Return, with both end lines included, exactly what the data below holds from the line with "adicionais, e condições" through the line with "В некоторых из", though not the pictures.

---------- Given information

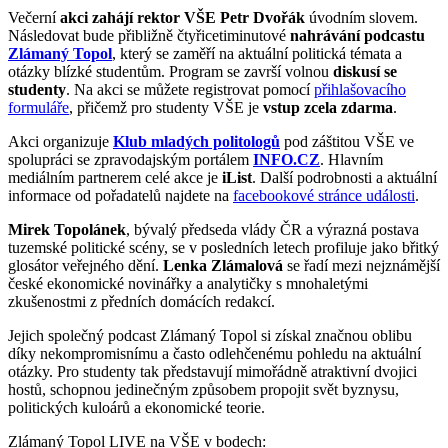
Večerní
akci zahájí rektor VŠE Petr Dvořák
úvodním slovem.
Následovat bude přibližně čtyřicetiminutové
nahrávání podcastu
Zlámaný Topol
, který se zaměří na aktuální politická témata a
otázky blízké studentům.
Program se završí volnou
diskusí se
studenty
.
Na akci se můžete registrovat pomocí
přihlašovacího
formuláře
, přičemž pro studenty VŠE je
vstup zcela zdarma
.
Akci organizuje
Klub mladých politologů
pod záštitou VŠE ve
spolupráci se zpravodajským portálem
INFO.CZ
. Hlavním
mediálním partnerem celé akce je
iList
. Další podrobnosti a aktuální
informace od pořadatelů najdete na
facebookové stránce události
.
Mirek Topolánek
, bývalý předseda vlády ČR a výrazná postava
tuzemské politické scény, se v posledních letech profiluje jako břitký
glosátor veřejného dění.
Lenka Zlámalová
se řadí mezi nejznámější
české ekonomické novinářky a analytičky s mnohaletými
zkušenostmi z předních domácích redakcí.
Jejich společný podcast Zlámaný Topol si získal značnou oblibu
díky nekompromisnímu a často odlehčenému pohledu na aktuální
otázky. Pro studenty tak představují mimořádně atraktivní dvojici
hostů, schopnou jedinečným způsobem propojit svět byznysu,
politických kuloárů a ekonomické teorie.
Zlámaný Topol LIVE na VŠE v bodech:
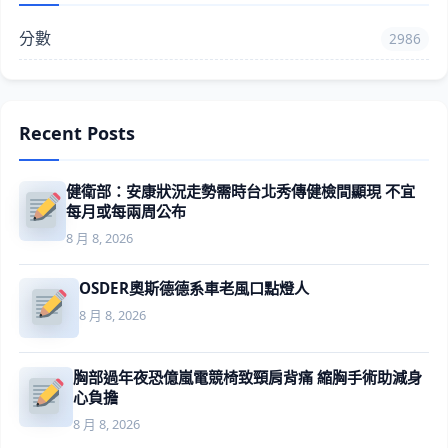
分數
2986
Recent Posts
健衛部：安康狀況走勢需時台北秀傳健檢間顯現 不宜
每月或每兩周公布
8 月 8, 2026
OSDER奧斯德德系車老風口點燈人
8 月 8, 2026
胸部過年夜恐億嵐電競椅致頸肩背痛 縮胸手術助減身
心負擔
8 月 8, 2026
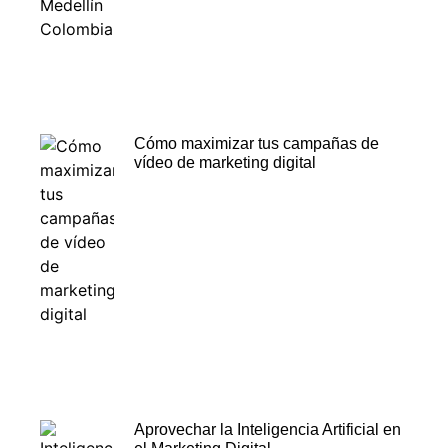
Cómo maximizar tus campañas de
vídeo de marketing digital
Aprovechar la Inteligencia Artificial en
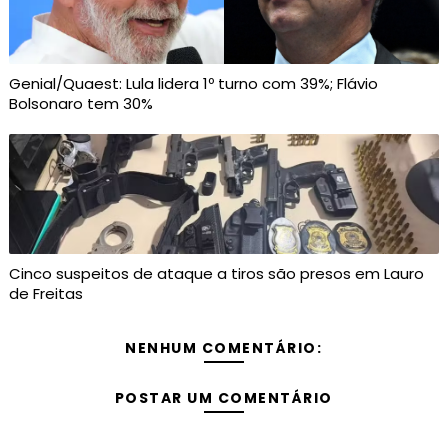
Genial/Quaest: Lula lidera 1º turno com 39%; Flávio
Bolsonaro tem 30%
Cinco suspeitos de ataque a tiros são presos em Lauro
de Freitas
NENHUM COMENTÁRIO:
POSTAR UM COMENTÁRIO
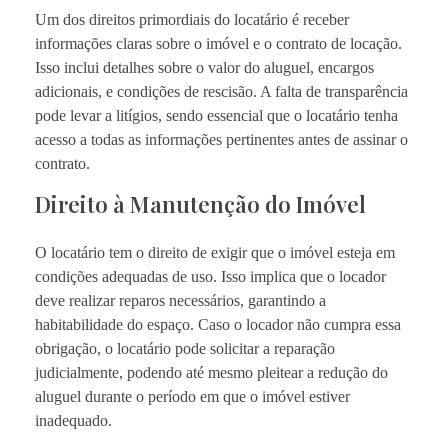
Um dos direitos primordiais do locatário é receber
informações claras sobre o imóvel e o contrato de locação.
Isso inclui detalhes sobre o valor do aluguel, encargos
adicionais, e condições de rescisão. A falta de transparência
pode levar a litígios, sendo essencial que o locatário tenha
acesso a todas as informações pertinentes antes de assinar o
contrato.
Direito à Manutenção do Imóvel
O locatário tem o direito de exigir que o imóvel esteja em
condições adequadas de uso. Isso implica que o locador
deve realizar reparos necessários, garantindo a
habitabilidade do espaço. Caso o locador não cumpra essa
obrigação, o locatário pode solicitar a reparação
judicialmente, podendo até mesmo pleitear a redução do
aluguel durante o período em que o imóvel estiver
inadequado.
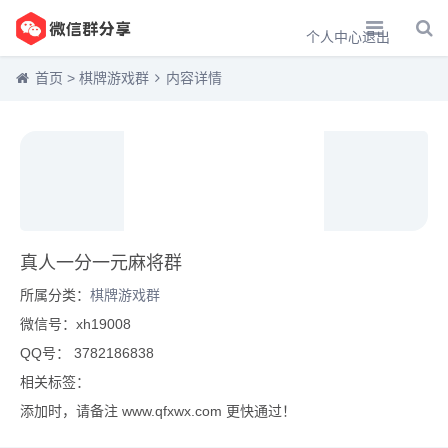
个人中心
退出
首页
>
棋牌游戏群
内容详情
真人一分一元麻将群
所属分类：
棋牌游戏群
微信号：xh19008
QQ号： 3782186838
相关标签：
添加时，请备注 www.qfxwx.com 更快通过！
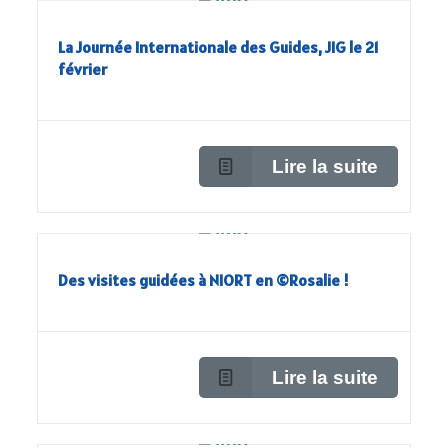
La Journée Internationale des Guides, JIG le 21
février
Lire la suite
Des visites guidées à NIORT en ©Rosalie !
Lire la suite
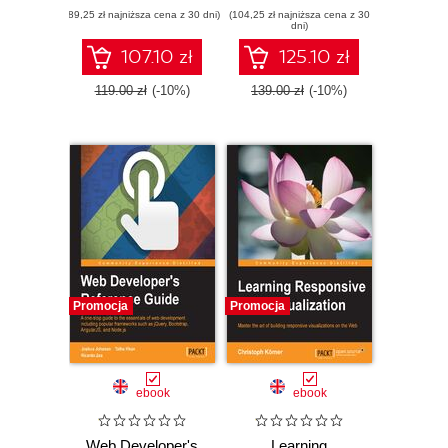
(89,25 zł najniższa cena z 30 dni)
creating simple yet
(104,25 zł najniższa cena z 30
dni)
powerful web
applications
107.10 zł
125.10 zł
119.00 zł
(-10%)
139.00 zł
(-10%)
Promocja
Promocja
ebook
ebook
Web Developer's
Learning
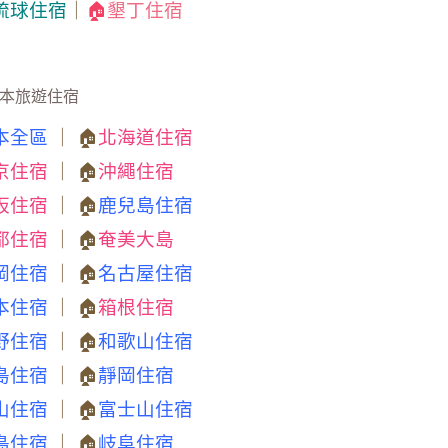
琉球住宿
｜
🏠
墾丁住宿
本旅遊住宿
本全區
｜ 🏠
北海道住宿
京住宿
｜ 🏠
沖繩住宿
阪住宿
｜ 🏠
鹿兒島住宿
都住宿
｜ 🏠
奄美大島
岡住宿
｜ 🏠
名古屋住宿
本住宿
｜ 🏠
箱根住宿
野住宿
｜ 🏠
和歌山住宿
島住宿
｜ 🏠
靜岡住宿
山住宿
｜ 🏠
富士山住宿
島住宿
｜ 🏠
岐阜住宿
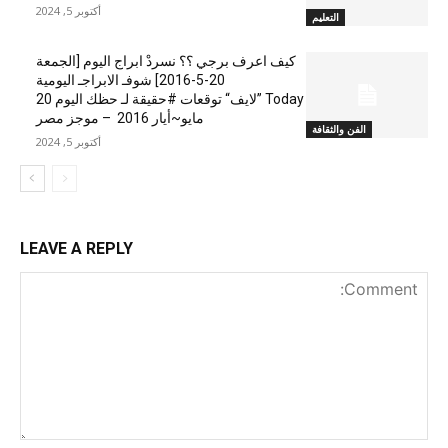
أكتوبر 5, 2024
التعليم
كيف اعرف برجي ؟؟ نسردْ ابراج اليوم [الجمعة
20-5-2016] شوفـ الابراجـ اليومية
Today ”لايف“ توقعات #حقيقة لـ حظك اليوم 20
مايو~أيار 2016 – موجز مصر
الفن والثقافة
أكتوبر 5, 2024
LEAVE A REPLY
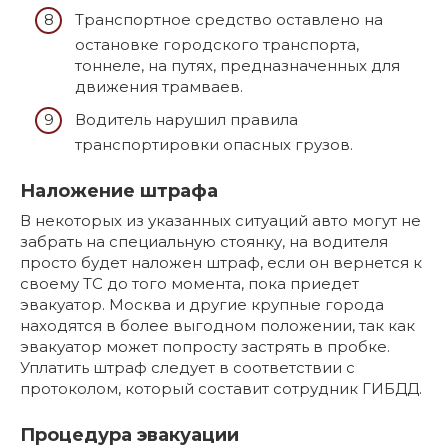
Транспортное средство оставлено на
остановке городского транспорта,
тоннеле, на путях, предназначенных для
движения трамваев.
Водитель нарушил правила
транспортировки опасных грузов.
Наложение штрафа
В некоторых из указанных ситуаций авто могут не
забрать на специальную стоянку, на водителя
просто будет наложен штраф, если он вернется к
своему ТС до того момента, пока приедет
эвакуатор. Москва и другие крупные города
находятся в более выгодном положении, так как
эвакуатор может попросту застрять в пробке.
Уплатить штраф следует в соответствии с
протоколом, который составит сотрудник ГИБДД.
Процедура эвакуации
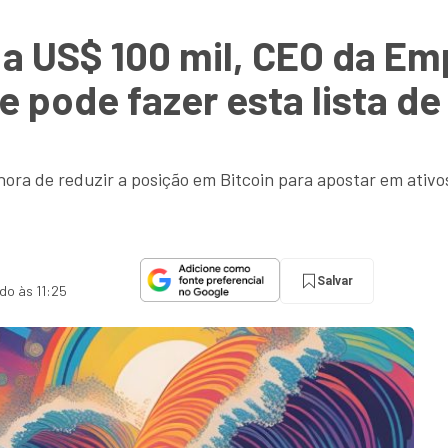
 a US$ 100 mil, CEO da Em
e pode fazer esta lista d
hora de reduzir a posição em Bitcoin para apostar em ativ
Salvar
ado às 11:25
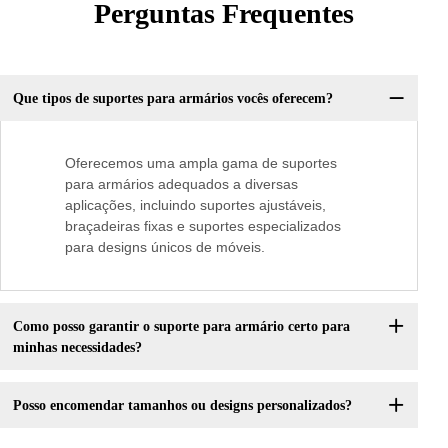
Perguntas Frequentes
Que tipos de suportes para armários vocês oferecem?
Oferecemos uma ampla gama de suportes
para armários adequados a diversas
aplicações, incluindo suportes ajustáveis,
braçadeiras fixas e suportes especializados
para designs únicos de móveis.
Como posso garantir o suporte para armário certo para
minhas necessidades?
Posso encomendar tamanhos ou designs personalizados?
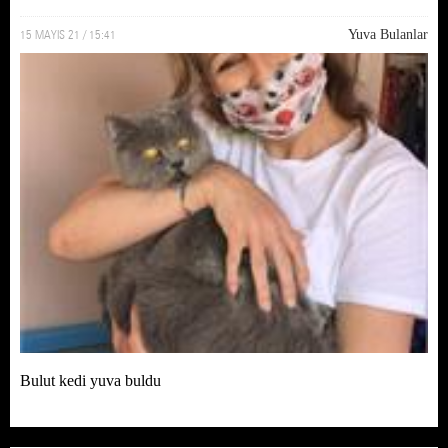
15 MAYIS 21 / 15:41
Yuva Bulanlar
Bulut kedi yuva buldu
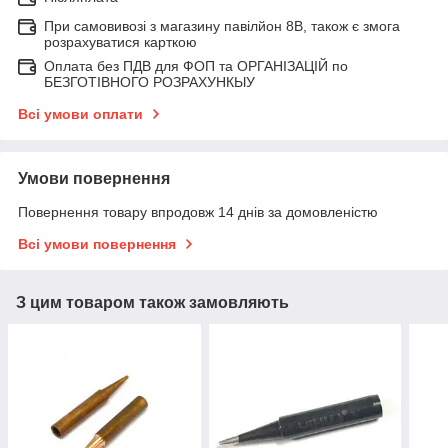
При самовивозі з магазину павілйон 8В, також є змога
розрахуватися карткою
Оплата без ПДВ для ФОП та ОРГАНІЗАЦІЙ по
БЕЗГОТІВНОГО РОЗРАХУНКЫУ
Всі умови оплати
Умови повернення
Повернення товару впродовж 14 днів за домовленістю
Всі умови повернення
З цим товаром також замовляють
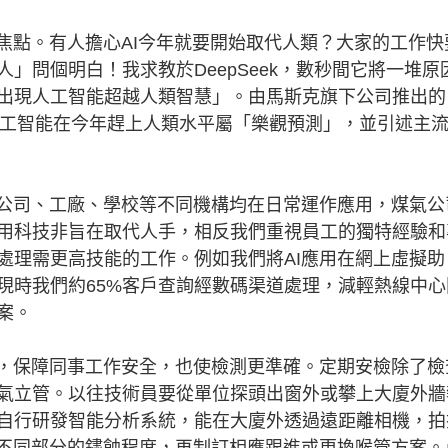
點。有人擔心AI今年就要開始取代人類？大家的工作快
」問個明白！我求教於DeepSeek，數秒間它將一堆原
出現人工智能超越人類智慧」。由馬斯克旗下公司推出的
人工智能在今年趕上人類水平屬「樂觀預測」，並引述主
公司、工廠、學校等不同機構均在日常運作應用，煤氣公
用科技非旨在取代人手，相反我們重視員工的獨特經驗和
處理需更高技能的工作。例如我們將AI應用在網上虛擬助
現時我們約65%客戶查詢經數碼渠道處理，減輕熱線中心
案。
，保障同事工作安全，也使檢測更準確。定期安檢除了檢
氣立管。以往技術員要從單位探頭出窗外或攀上大廈外牆
自行研發智能分析系統，能在大廈外透過遠距離相機，拍
管不同部分的鏽蝕程度，再制訂相應跟進或更換喉管方案。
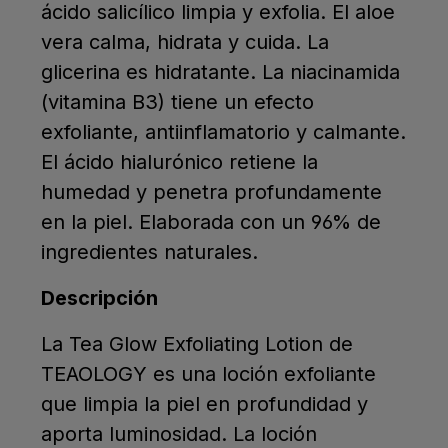
ácido salicílico limpia y exfolia. El aloe
vera calma, hidrata y cuida. La
glicerina es hidratante. La niacinamida
(vitamina B3) tiene un efecto
exfoliante, antiinflamatorio y calmante.
El ácido hialurónico retiene la
humedad y penetra profundamente
en la piel. Elaborada con un 96% de
ingredientes naturales.
Descripción
La Tea Glow Exfoliating Lotion de
TEAOLOGY es una loción exfoliante
que limpia la piel en profundidad y
aporta luminosidad. La loción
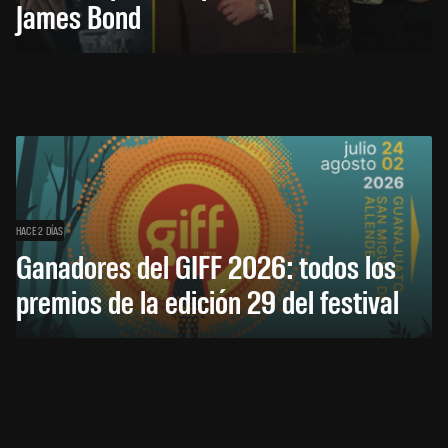
James Bond
HACE 2 DÍAS
Ganadores del GIFF 2026: todos los
premios de la edición 29 del festival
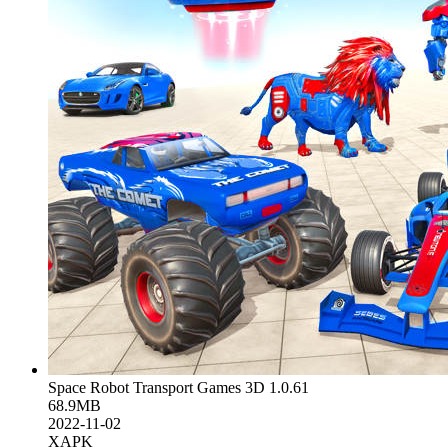
Space Robot Transport Games 3D 1.0.61
68.9MB
2022-11-02
XAPK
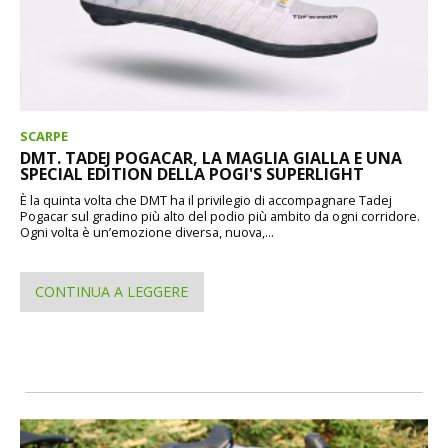
SCARPE
DMT. TADEJ POGACAR, LA MAGLIA GIALLA E UNA
SPECIAL EDITION DELLA POGI'S SUPERLIGHT
È la quinta volta che DMT ha il privilegio di accompagnare Tadej
Pogacar sul gradino più alto del podio più ambito da ogni corridore.
Ogni volta è un’emozione diversa, nuova,...
CONTINUA A LEGGERE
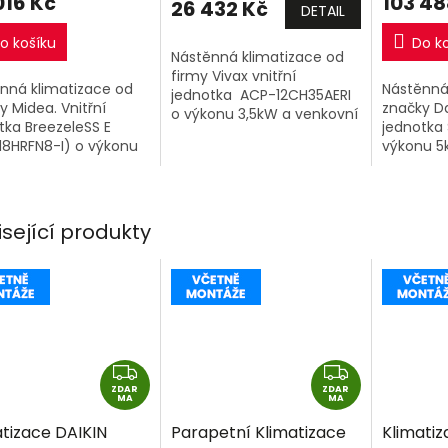
016 Kč
103 48
26 432 Kč
DETAIL
o košíku
Do k
Nástěnná klimatizace od
firmy Vivax vnitřní
nná klimatizace od
Nástěnná
jednotka ACP-12CH35AERI
y Midea. Vnitřní
značky Da
o výkonu 3,5kW a venkovní
tka BreezeleSS E
jednotka S
jednotka. PŘI ZAKOUPENÍ 2
18HRFN8-I) o výkonu
výkonu 5
A VÍCE VIVAX SINGLESPLIT
 a venkovní jednotka
jednotka.
SESTAV 1+1 NA JEDNU...
18HFNX-O).
isející produkty
Z
Z
ZDAR
D
ZDAR
D
MA
MA
A
A
atizace DAIKIN
Parapetní Klimatizace
Klimatiz
R
R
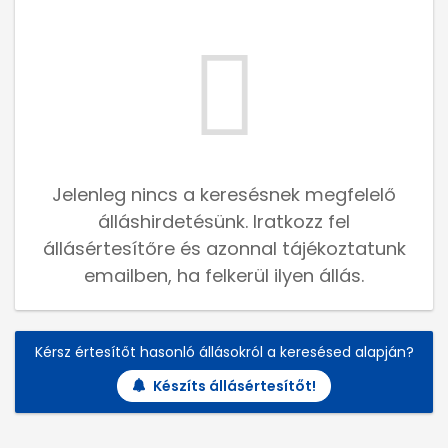
Jelenleg nincs a keresésnek megfelelő
álláshirdetésünk. Iratkozz fel
állásértesítőre és azonnal tájékoztatunk
emailben, ha felkerül ilyen állás.
Kérsz értesítőt hasonló állásokról a keresésed alapján?
Készíts állásértesítőt!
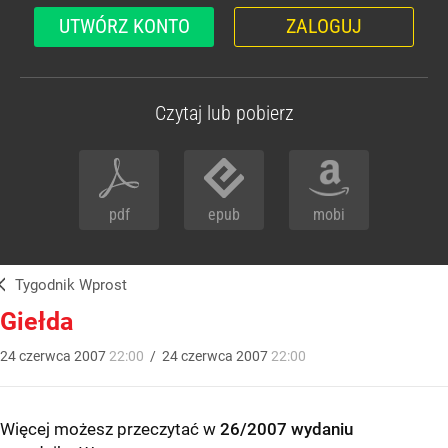
UTWÓRZ KONTO
ZALOGUJ
Czytaj lub pobierz
pdf
epub
mobi
Tygodnik Wprost
Giełda
24
czerwca
2007
22:00
/
24
czerwca
2007
22:00
Więcej możesz przeczytać w
26/2007 wydaniu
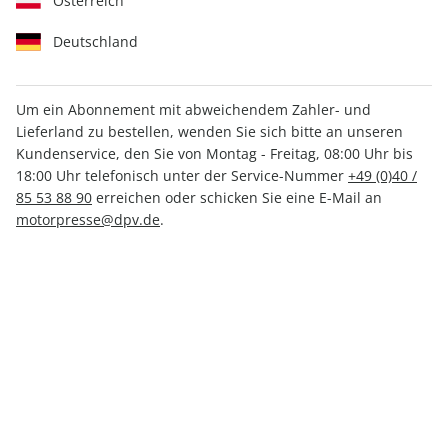
Österreich
Deutschland
Um ein Abonnement mit abweichendem Zahler- und
YOUNGTIMER ePaper 03/2023
Lieferland zu bestellen, wenden Sie sich bitte an unseren
Kundenservice, den Sie von Montag - Freitag, 08:00 Uhr bis
18:00 Uhr telefonisch unter der Service-Nummer
+49 (0)40 /
Direkt verfügbar
85 53 88 90
erreichen oder schicken Sie eine E-Mail an
motorpresse@dpv.de
.
CHF 4.00
inkl. MwSt.
Zur Kasse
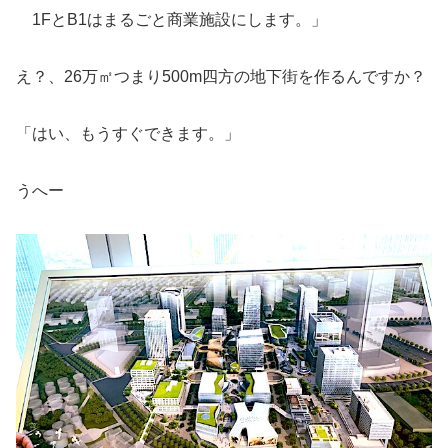
1FとB1はまるごと商業施設にします。」
え？、26万㎡つまり500m四方の地下街を作るんですか？
「はい、もうすぐできます。」
うへー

--------------------

= Answer to this problem =
adicionais, e condições de rescisão. A falta de transparência
pode levar a litígios, sendo essencial que o locatário tenha
acesso a todas as informações pertinentes antes de assinar o
contrato.
Direito à Manutenção do Imóvel
O locatário tem o direito de exigir que o imóvel esteja em
condições adequadas de uso. Isso implica que o locador
deve realizar reparos necessários, garantindo a
habitabilidade do espaço. Caso o locador não cumpra essa
obrigação, o locatário pode solicitar a reparação
judicialmente, podendo até mesmo pleitear a redução do
aluguel durante o período em que o imóvel estiver
inadequado.
个人中心
退出
首页
>
棋牌游戏群
内容详情
真人一分一元麻将群
所属分类：
棋牌游戏群
微信号：xh19008
QQ号： 3782186838
相关标签：
添加时，请备注 www.qfxwx.com 更快通过！
La Journée Internationale des Guides, JIG le 21
février
Lire la suite
Des visites guidées à NIORT en ©Rosalie !
Lire la suite
(89,25 zł najniższa cena z 30 dni)
creating simple yet
(104,25 zł najniższa cena z 30
dni)
powerful web
applications
107.10 zł
125.10 zł
119.00 zł
(-10%)
139.00 zł
(-10%)
Promocja
Promocja
ebook
ebook
Web Developer's
Learning
琉球住宿
｜
🏠
墾丁住宿
本旅遊住宿
本全區
｜ 🏠
北海道住宿
京住宿
｜ 🏠
沖繩住宿
阪住宿
｜ 🏠
鹿兒島住宿
都住宿
｜ 🏠
奄美大島
岡住宿
｜ 🏠
名古屋住宿
本住宿
｜ 🏠
箱根住宿
野住宿
｜ 🏠
和歌山住宿
島住宿
｜ 🏠
靜岡住宿
山住宿
｜ 🏠
富士山住宿
島住宿
｜ 🏠
岐阜住宿
أكتوبر 5, 2024
التعليم
كيف اعرف برجي ؟؟ نسردْ ابراج اليوم [الجمعة
20-5-2016] شوفـ الابراجـ اليومية
Today ”لايف“ توقعات #حقيقة لـ حظك اليوم 20
مايو~أيار 2016 – موجز مصر
الفن والثقافة
أكتوبر 5, 2024
LEAVE A REPLY
Транспортное средство оставлено на
остановке городского транспорта,
тоннеле, на путях, предназначенных для
движения трамваев.
Водитель нарушил правила
транспортировки опасных грузов.
Наложение штрафа
В некоторых из указанных ситуаций авто могут не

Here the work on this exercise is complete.